- [Work to complete]
Reproduce every one of the following records line for line, without any alteration.

** START **

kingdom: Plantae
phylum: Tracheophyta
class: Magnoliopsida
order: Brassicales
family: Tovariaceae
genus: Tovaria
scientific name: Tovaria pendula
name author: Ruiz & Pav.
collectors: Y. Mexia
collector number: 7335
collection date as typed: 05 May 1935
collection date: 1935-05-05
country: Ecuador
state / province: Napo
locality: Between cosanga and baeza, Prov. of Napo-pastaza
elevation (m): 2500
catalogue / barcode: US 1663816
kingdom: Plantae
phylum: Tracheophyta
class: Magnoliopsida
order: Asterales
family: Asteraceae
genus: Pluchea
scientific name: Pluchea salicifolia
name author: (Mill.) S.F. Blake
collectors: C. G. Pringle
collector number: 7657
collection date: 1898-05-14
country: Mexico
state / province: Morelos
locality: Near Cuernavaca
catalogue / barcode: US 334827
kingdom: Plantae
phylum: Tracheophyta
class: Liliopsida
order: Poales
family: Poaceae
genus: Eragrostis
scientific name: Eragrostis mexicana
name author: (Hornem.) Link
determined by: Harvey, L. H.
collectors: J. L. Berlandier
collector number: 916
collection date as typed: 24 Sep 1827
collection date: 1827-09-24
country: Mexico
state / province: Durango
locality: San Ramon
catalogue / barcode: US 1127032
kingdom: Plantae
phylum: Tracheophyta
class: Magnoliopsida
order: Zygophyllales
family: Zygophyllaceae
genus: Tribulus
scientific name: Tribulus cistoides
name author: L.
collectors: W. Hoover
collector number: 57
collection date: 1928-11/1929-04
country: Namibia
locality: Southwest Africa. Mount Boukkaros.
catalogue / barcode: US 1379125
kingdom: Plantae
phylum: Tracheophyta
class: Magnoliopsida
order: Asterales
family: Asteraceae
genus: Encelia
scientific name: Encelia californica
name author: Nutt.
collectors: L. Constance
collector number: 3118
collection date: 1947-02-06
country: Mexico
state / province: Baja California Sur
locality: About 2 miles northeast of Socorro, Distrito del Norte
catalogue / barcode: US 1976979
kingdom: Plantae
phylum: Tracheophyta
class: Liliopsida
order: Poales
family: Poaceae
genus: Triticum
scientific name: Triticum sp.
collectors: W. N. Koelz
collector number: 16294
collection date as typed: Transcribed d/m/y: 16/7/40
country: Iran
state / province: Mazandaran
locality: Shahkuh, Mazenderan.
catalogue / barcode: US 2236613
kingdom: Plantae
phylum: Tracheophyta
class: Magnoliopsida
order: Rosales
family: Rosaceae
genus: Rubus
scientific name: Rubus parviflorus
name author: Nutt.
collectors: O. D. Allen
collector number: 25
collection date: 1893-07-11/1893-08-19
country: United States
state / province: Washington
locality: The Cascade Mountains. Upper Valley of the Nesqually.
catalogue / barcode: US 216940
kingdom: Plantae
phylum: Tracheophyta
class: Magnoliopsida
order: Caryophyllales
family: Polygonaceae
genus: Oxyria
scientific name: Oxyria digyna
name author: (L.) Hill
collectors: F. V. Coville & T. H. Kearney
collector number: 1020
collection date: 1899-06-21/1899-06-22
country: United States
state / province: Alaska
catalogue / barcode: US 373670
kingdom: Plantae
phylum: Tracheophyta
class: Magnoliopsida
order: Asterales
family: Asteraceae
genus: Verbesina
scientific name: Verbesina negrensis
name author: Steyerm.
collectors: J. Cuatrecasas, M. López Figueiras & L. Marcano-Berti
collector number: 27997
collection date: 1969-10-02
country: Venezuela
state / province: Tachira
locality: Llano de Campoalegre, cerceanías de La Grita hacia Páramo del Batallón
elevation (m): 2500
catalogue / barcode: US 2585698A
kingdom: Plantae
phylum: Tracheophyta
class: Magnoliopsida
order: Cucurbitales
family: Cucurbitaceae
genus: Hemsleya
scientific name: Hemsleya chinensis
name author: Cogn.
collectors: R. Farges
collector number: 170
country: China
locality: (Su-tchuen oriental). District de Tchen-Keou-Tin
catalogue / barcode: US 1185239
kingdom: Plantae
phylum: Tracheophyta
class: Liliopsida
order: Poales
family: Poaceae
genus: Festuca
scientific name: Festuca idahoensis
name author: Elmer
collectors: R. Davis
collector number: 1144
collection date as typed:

** END **

- [Correct result]
kingdom: Plantae
phylum: Tracheophyta
class: Magnoliopsida
order: Brassicales
family: Tovariaceae
genus: Tovaria
scientific name: Tovaria pendula
name author: Ruiz & Pav.
collectors: Y. Mexia
collector number: 7335
collection date as typed: 05 May 1935
collection date: 1935-05-05
country: Ecuador
state / province: Napo
locality: Between cosanga and baeza, Prov. of Napo-pastaza
elevation (m): 2500
catalogue / barcode: US 1663816
kingdom: Plantae
phylum: Tracheophyta
class: Magnoliopsida
order: Asterales
family: Asteraceae
genus: Pluchea
scientific name: Pluchea salicifolia
name author: (Mill.) S.F. Blake
collectors: C. G. Pringle
collector number: 7657
collection date: 1898-05-14
country: Mexico
state / province: Morelos
locality: Near Cuernavaca
catalogue / barcode: US 334827
kingdom: Plantae
phylum: Tracheophyta
class: Liliopsida
order: Poales
family: Poaceae
genus: Eragrostis
scientific name: Eragrostis mexicana
name author: (Hornem.) Link
determined by: Harvey, L. H.
collectors: J. L. Berlandier
collector number: 916
collection date as typed: 24 Sep 1827
collection date: 1827-09-24
country: Mexico
state / province: Durango
locality: San Ramon
catalogue / barcode: US 1127032
kingdom: Plantae
phylum: Tracheophyta
class: Magnoliopsida
order: Zygophyllales
family: Zygophyllaceae
genus: Tribulus
scientific name: Tribulus cistoides
name author: L.
collectors: W. Hoover
collector number: 57
collection date: 1928-11/1929-04
country: Namibia
locality: Southwest Africa. Mount Boukkaros.
catalogue / barcode: US 1379125
kingdom: Plantae
phylum: Tracheophyta
class: Magnoliopsida
order: Asterales
family: Asteraceae
genus: Encelia
scientific name: Encelia californica
name author: Nutt.
collectors: L. Constance
collector number: 3118
collection date: 1947-02-06
country: Mexico
state / province: Baja California Sur
locality: About 2 miles northeast of Socorro, Distrito del Norte
catalogue / barcode: US 1976979
kingdom: Plantae
phylum: Tracheophyta
class: Liliopsida
order: Poales
family: Poaceae
genus: Triticum
scientific name: Triticum sp.
collectors: W. N. Koelz
collector number: 16294
collection date as typed: Transcribed d/m/y: 16/7/40
country: Iran
state / province: Mazandaran
locality: Shahkuh, Mazenderan.
catalogue / barcode: US 2236613
kingdom: Plantae
phylum: Tracheophyta
class: Magnoliopsida
order: Rosales
family: Rosaceae
genus: Rubus
scientific name: Rubus parviflorus
name author: Nutt.
collectors: O. D. Allen
collector number: 25
collection date: 1893-07-11/1893-08-19
country: United States
state / province: Washington
locality: The Cascade Mountains. Upper Valley of the Nesqually.
catalogue / barcode: US 216940
kingdom: Plantae
phylum: Tracheophyta
class: Magnoliopsida
order: Caryophyllales
family: Polygonaceae
genus: Oxyria
scientific name: Oxyria digyna
name author: (L.) Hill
collectors: F. V. Coville & T. H. Kearney
collector number: 1020
collection date: 1899-06-21/1899-06-22
country: United States
state / province: Alaska
catalogue / barcode: US 373670
kingdom: Plantae
phylum: Tracheophyta
class: Magnoliopsida
order: Asterales
family: Asteraceae
genus: Verbesina
scientific name: Verbesina negrensis
name author: Steyerm.
collectors: J. Cuatrecasas, M. López Figueiras & L. Marcano-Berti
collector number: 27997
collection date: 1969-10-02
country: Venezuela
state / province: Tachira
locality: Llano de Campoalegre, cerceanías de La Grita hacia Páramo del Batallón
elevation (m): 2500
catalogue / barcode: US 2585698A
kingdom: Plantae
phylum: Tracheophyta
class: Magnoliopsida
order: Cucurbitales
family: Cucurbitaceae
genus: Hemsleya
scientific name: Hemsleya chinensis
name author: Cogn.
collectors: R. Farges
collector number: 170
country: China
locality: (Su-tchuen oriental). District de Tchen-Keou-Tin
catalogue / barcode: US 1185239
kingdom: Plantae
phylum: Tracheophyta
class: Liliopsida
order: Poales
family: Poaceae
genus: Festuca
scientific name: Festuca idahoensis
name author: Elmer
collectors: R. Davis
collector number: 1144
collection date as typed:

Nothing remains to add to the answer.